Все приготовив, я наконец приступил к главной задаче текущего момента – к вуаиеризму. И сразу же удача! Солнце стояло еще довольно высоко и ярко освещало свежую зелень на их поляне. Люся доварила свое варево в котелке, залезла в палатку и долго там копошилась. Сердце мое отчаянно билось. Вот она вылезла из палатки совершенно в чем мать родила, только на плече полотенце. Подбежала к реке, спрыгнула на крохотный пляжик, сбросила полотенце, и я впервые увидел ее голой. Ослепительно голой, такой, какой я больше никогда ее не видел во всю мою с ней совместную жизнь.

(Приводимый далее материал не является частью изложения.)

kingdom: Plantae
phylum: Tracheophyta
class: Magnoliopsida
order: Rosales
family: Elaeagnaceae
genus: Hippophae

Впрочем, это продолжалось лишь краткое мгновение. Даже солнце не успело наиграться на ее смуглой коже, на ее розовых сосках, на ее восхитительных округлых плечах и томительном изгибе ее бедер. Комары, которым было плевать на прелести, тут же атаковали Люсю, и она шумно нырнула в черные воды Бужи. Быстро, по-мужски, пересекла реку и приткнулась к моему берегу. Но из воды не вышла. Только лицо подставляла солнцу. В пяти шагах от меня.
Мне бы спуститься, заговорить, сказать: здравствуй, это я. Видишь – приехал. Но я продолжал сидеть в своем убежище, отмахиваясь от кровососов. Я видел теперь лишь ее профиль – остальное скрывал берег. Потом вдруг заметил и его, он, оказывается, был в лесу и вот вернулся, таща за собой ствол сухой елки. «Запасливый, – подумал я, – добытчик».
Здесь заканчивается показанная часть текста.